Both PyTorch versions produce the weekly and yearly trend as observed in the original paper. The TensorFlow 1 results don’t match Figure 1 of Lin et al. exactly as the above plots are from our experiments. We observed somewhat inconsistent training using the original parameters where the model occasionally does not pick up the yearly (or even weekly) pattern. The lower learning rate (1e-4) and larger batch size (1000) used in our fast version makes retrainings more consistent.
Analysis code to produce the images in this section and to train the 3 models are shared as notebooks on github.
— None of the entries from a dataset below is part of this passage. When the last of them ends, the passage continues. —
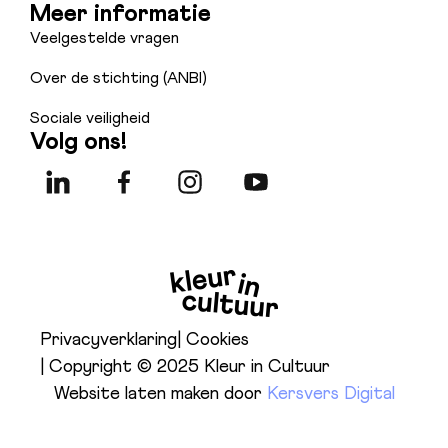
Meer informatie
Veelgestelde vragen
Over de stichting (ANBI)
Sociale veiligheid
Volg ons!
Privacyverklaring
| Cookies
| Copyright © 2025 Kleur in Cultuur
Website laten maken door
Kersvers Digital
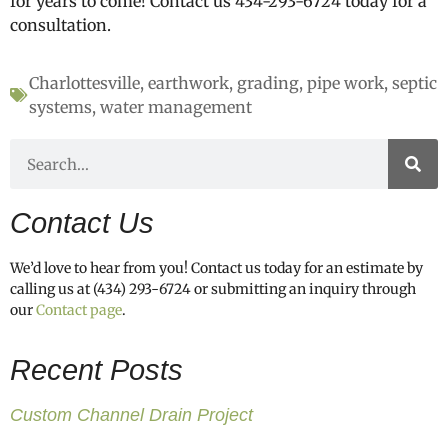
for years to come! Contact us 434-293-6724 today for a
consultation.
Charlottesville
,
earthwork
,
grading
,
pipe work
,
septic
systems
,
water management
Contact Us
We’d love to hear from you! Contact us today for an estimate by
calling us at (434) 293-6724 or submitting an inquiry through
our
Contact page
.
Recent Posts
Custom Channel Drain Project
Last but not least, a crucial aspect of more complex models is runtime. An amazing model that takes weeks to train is much more practically limited than one that takes an hour to train. Here, the PyTorch implementation compares extremely well (though as the authors note in their paper, they did not do performance optimization on the TensorFlow 1 code). All models were trained using the GPU and ran on GCP n1-standard-8 instances (8 virtual CPUs, 30 GB RAM) with an NVIDIA Tesla T4. Going from 13 hours to 0.3 hours is crucial for making this impressive model more useful in practice!
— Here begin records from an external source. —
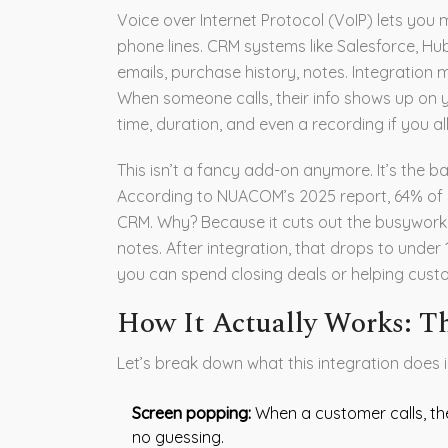
Voice over Internet Protocol (VoIP) lets you m
phone lines. CRM systems like Salesforce, H
emails, purchase history, notes. Integratio
When someone calls, their info shows up on yo
time, duration, and even a recording if you all
This isn’t a fancy add-on anymore. It’s the b
According to NUACOM’s 2025 report, 64% of sm
CRM. Why? Because it cuts out the busywork. 
notes. After integration, that drops to under
you can spend closing deals or helping cust
How It Actually Works: T
Let’s break down what this integration does i
Screen popping:
When a customer calls, thei
no guessing.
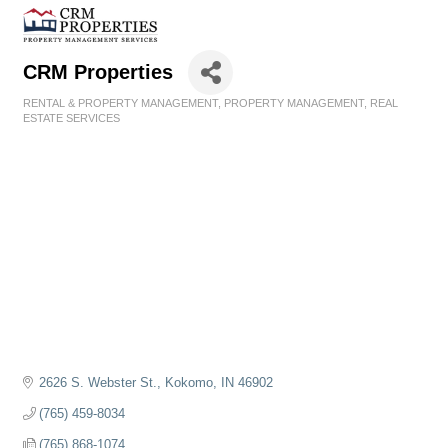
CRM Properties
RENTAL & PROPERTY MANAGEMENT
PROPERTY MANAGEMENT
REAL
Categories
ESTATE SERVICES
2626 S. Webster St.
Kokomo
IN
46902
(765) 459-8034
(765) 868-1074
|TensorFlow 1||12.9 hours|
|PyTorch, batch_size=100 (original parameters)||1.6 hours|
|PyTorch, batch_size=1000||0.3 hours|
Gretel.ai has added a PyTorch implementation of the DoppelGANger time series model to our open-source gretel-synthetics library. We showed this implementation produces high-quality synthetic data, and is substantially faster (~40x) than the previous TensorFlow 1 implementation. If you enjoyed this post, leave a ⭐ on our gretel-synthetics GitHub, and let us know on our Slack if you have any questions! Please watch for more blogs on time series as we incorporate DoppelGANger into our APIs and add additional features such as support for variable-length sequences.
Thanks to the authors of the excellent DoppelGANger paper: Using GANs for Sharing Networked Time Series Data: Challenges, Initial Promise, and Open Questions by Zinan Lin, Alankar Jain, Chen Wang, Giulia Fanti, Vyas Sekar. And we’re especially grateful to Zinan Lin for responding to questions about the paper and TensorFlow 1 code.